(Change detection data)
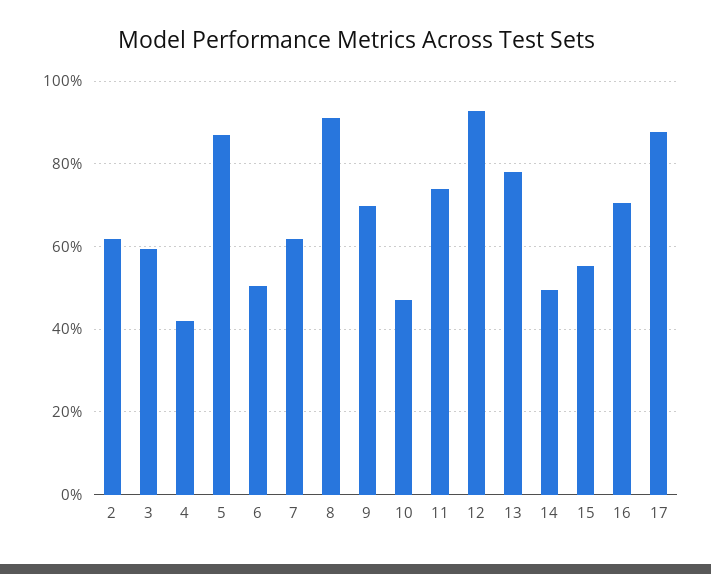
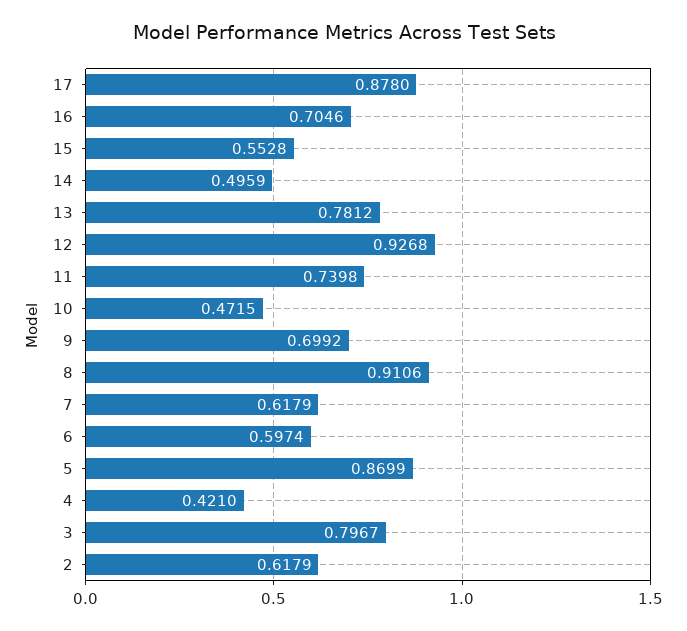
  {
    "2": 0.6179,
-   "3": 0.6,
+   "3": 0.7967,
    "4": 0.421,
    "5": 0.8699,
-   "6": 0.5,
+   "6": 0.5974,
    "7": 0.6179,
    "8": 0.9106,
    "9": 0.6992,
    "10": 0.4715,
    "11": 0.7398,
    "12": 0.9268,
    "13": 0.7812,
    "14": 0.4959,
    "15": 0.5528,
    "16": 0.7046,
    "17": 0.878
  }

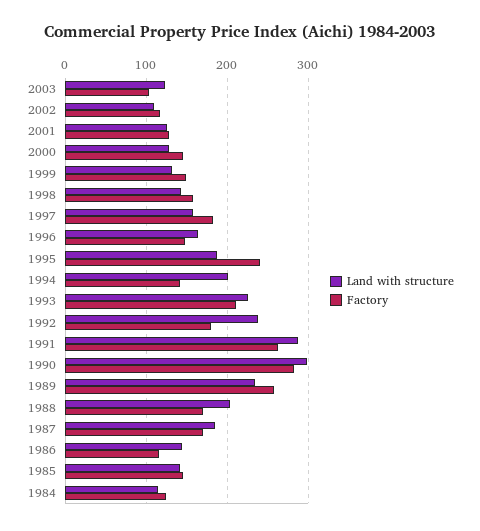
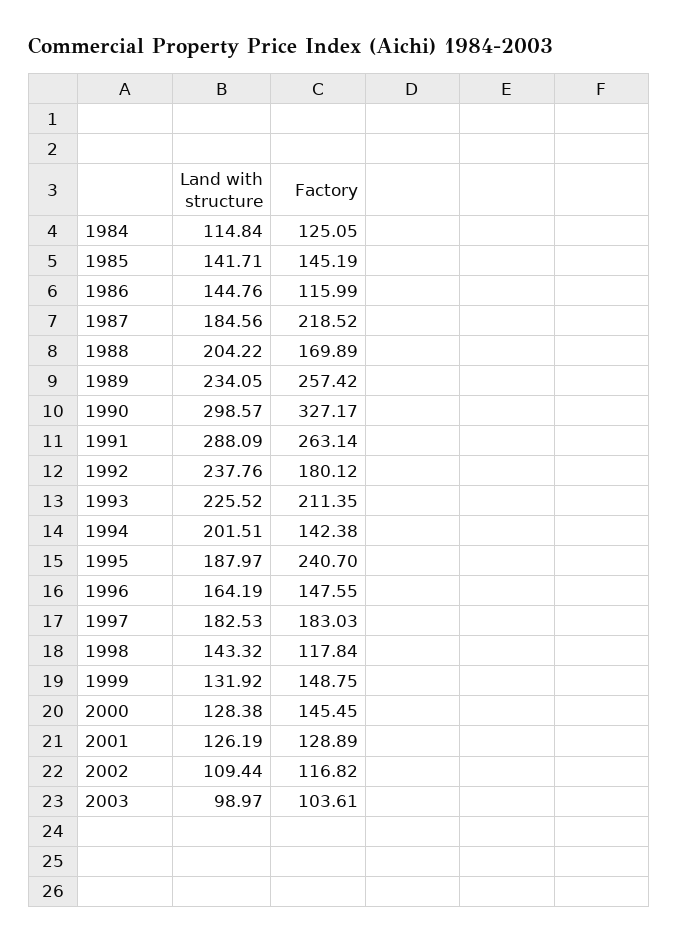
  {
    "Land with structure": {
-     "2003": 120,
+     "2003": 98.97,
      "2002": 109.44,
      "2001": 126.19,
      "2000": 128.38,
      "1999": 131.92,
      "1998": 143.32,
-     "1997": 160,
+     "1997": 182.53,
      "1996": 164.19,
      "1995": 187.97,
      "1994": 201.51,
      "1993": 225.52,
      "1992": 237.76,
      "1991": 288.09,
      "1990": 298.57,
      "1989": 234.05,
      "1988": 204.22,
      "1987": 184.56,
      "1986": 144.76,
      "1985": 141.71,
      "1984": 114.84
    },
    "Factory": {
      "2003": 103.61,
      "2002": 116.82,
      "2001": 128.89,
      "2000": 145.45,
      "1999": 148.75,
-     "1998": 160,
+     "1998": 117.84,
      "1997": 183.03,
      "1996": 147.55,
      "1995": 240.7,
      "1994": 142.38,
      "1993": 211.35,
      "1992": 180.12,
      "1991": 263.14,
-     "1990": 280,
+     "1990": 327.17,
      "1989": 257.42,
      "1988": 169.89,
-     "1987": 170,
+     "1987": 218.52,
      "1986": 115.99,
      "1985": 145.19,
      "1984": 125.05
    }
  }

WORK ITEM>
The answer must be the entries above, printed exactly, with no pictures.

REPLY>
  {
    "2": 0.6179,
-   "3": 0.6,
+   "3": 0.7967,
    "4": 0.421,
    "5": 0.8699,
-   "6": 0.5,
+   "6": 0.5974,
    "7": 0.6179,
    "8": 0.9106,
    "9": 0.6992,
    "10": 0.4715,
    "11": 0.7398,
    "12": 0.9268,
    "13": 0.7812,
    "14": 0.4959,
    "15": 0.5528,
    "16": 0.7046,
    "17": 0.878
  }

  {
    "Land with structure": {
-     "2003": 120,
+     "2003": 98.97,
      "2002": 109.44,
      "2001": 126.19,
      "2000": 128.38,
      "1999": 131.92,
      "1998": 143.32,
-     "1997": 160,
+     "1997": 182.53,
      "1996": 164.19,
      "1995": 187.97,
      "1994": 201.51,
      "1993": 225.52,
      "1992": 237.76,
      "1991": 288.09,
      "1990": 298.57,
      "1989": 234.05,
      "1988": 204.22,
      "1987": 184.56,
      "1986": 144.76,
      "1985": 141.71,
      "1984": 114.84
    },
    "Factory": {
      "2003": 103.61,
      "2002": 116.82,
      "2001": 128.89,
      "2000": 145.45,
      "1999": 148.75,
-     "1998": 160,
+     "1998": 117.84,
      "1997": 183.03,
      "1996": 147.55,
      "1995": 240.7,
      "1994": 142.38,
      "1993": 211.35,
      "1992": 180.12,
      "1991": 263.14,
-     "1990": 280,
+     "1990": 327.17,
      "1989": 257.42,
      "1988": 169.89,
-     "1987": 170,
+     "1987": 218.52,
      "1986": 115.99,
      "1985": 145.19,
      "1984": 125.05
    }
  }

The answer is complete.